Yes, I can imagine mocking System.nanoTime would be difficult, though I would think the same is true withInstant.now since they're both static - or am I missing something? From what I understand, the problem you're looking to avoid, using System time for unit tests, can only be avoided if we have some overridable mechanism for supplying the current time. Maybe you can give me a better idea of what you were thinking.

Tembrel commented 1 year ago

Something like the Clock abstraction might be useful, but it would mean some refactoring, because I don't think that it works at nanosecond granularity. (Mind you, I don't think one needs or wants true nanosecond granularity in cases where Failsafe is used, but the code currently is written that way.)

dugsmith commented 1 year ago

Thank you for the quick response, @jhalterman. System.nanoTime() is a native method, and MockK doesn't mock native methods. Instant.now() is static but not native, so it is easily mockable by libraries like MockK.

If you did want to provide a Clock abstraction for unit testing, that would be even better. But a quicker fix might be to just use java.time.Instant and document how to mock it.

jhalterman commented 1 year ago

I'm not sure I'd document mocking OpenState since it's an internal, package private class that isn't really meant to be used directly.
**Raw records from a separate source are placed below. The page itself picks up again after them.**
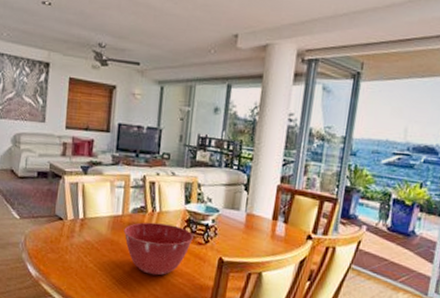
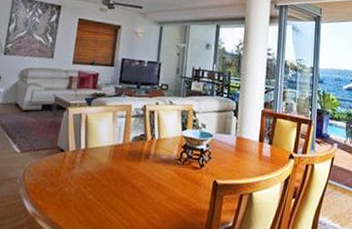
mixing bowl: present [124,222,193,276] -> none [124,149,190,203]

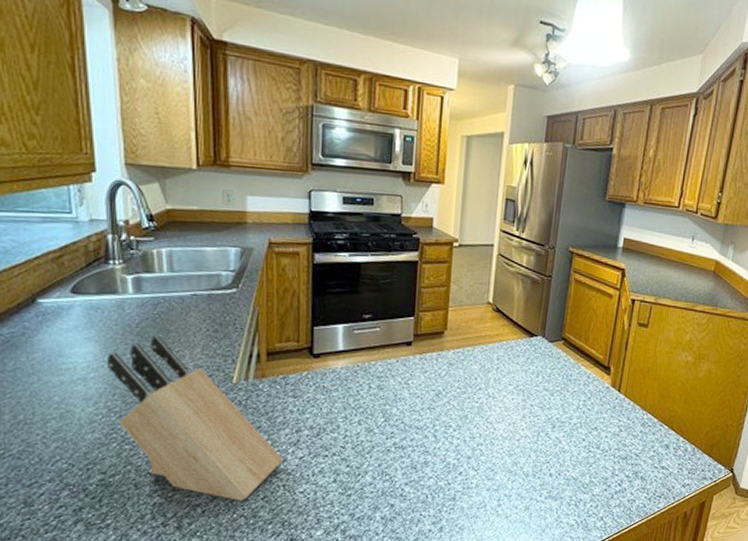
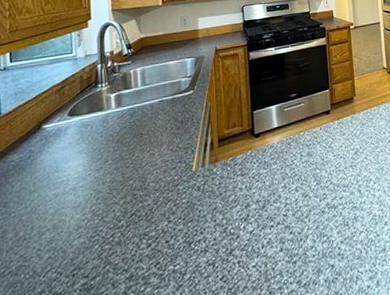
knife block: present [106,335,284,501] -> none [92,139,237,286]

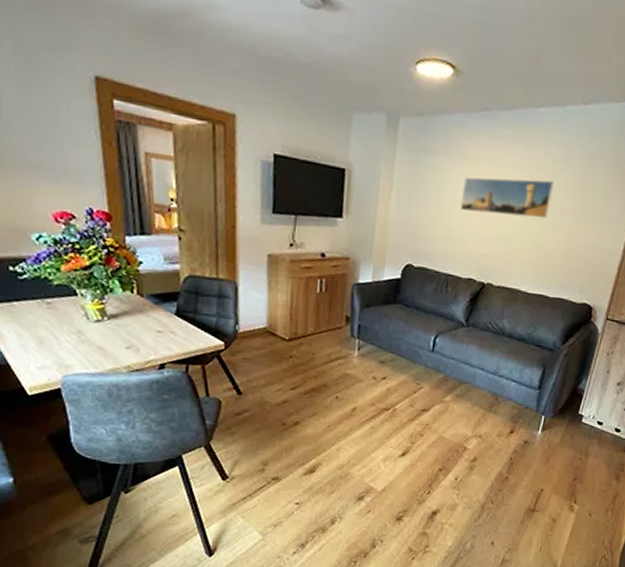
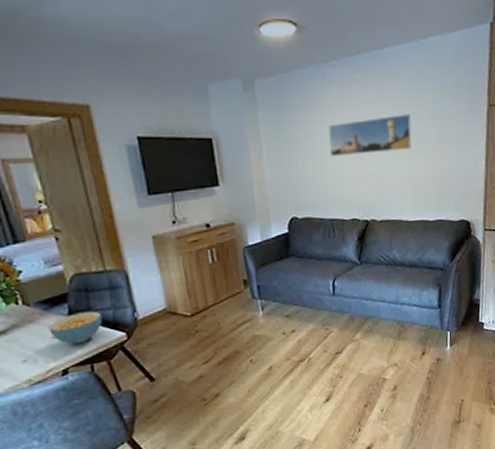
cereal bowl: none [155,313,206,343] -> present [48,311,102,345]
Can you give me a better idea of how you're using it and testing against it?

dugsmith commented 1 year ago

I wasn't thinking about mocking OpenState. I was thinking of mocking java.time.Instant, unless you do provide a way to inject a Clock.

Here's an example of what I'd like to do in a test:

  1. Configure a CircuitBreaker to Open if 50% of requests fail over a 30 second period
  2. Setup test conditions for a certain time
  3. Invoke example requests that exercise the CircuitBreaker in a way that it should fail
  4. Set the time to 30 seconds in the future
  5. Assert that the CircuitBreaker has indeed entered the Open state

Ideally, I'd like the CircuitBreaker itself to not be exposed to the test, because it is an implementation detail of the overall feature I'm trying to implement. I'd just want the feature itself to behave like this because it is using the CircuitBreaker internally. I could accomplish that if either:

stevenschlansker commented 1 year ago

We would love to be able to test these sorts of behavior as well. We don't want to have to mock static classes - this gets ugly fast. It'd be great to plug-in a user supplied Clock (or InstantSource, but that's 17+). We already replace the Clock with many other pieces of code for testing purposes.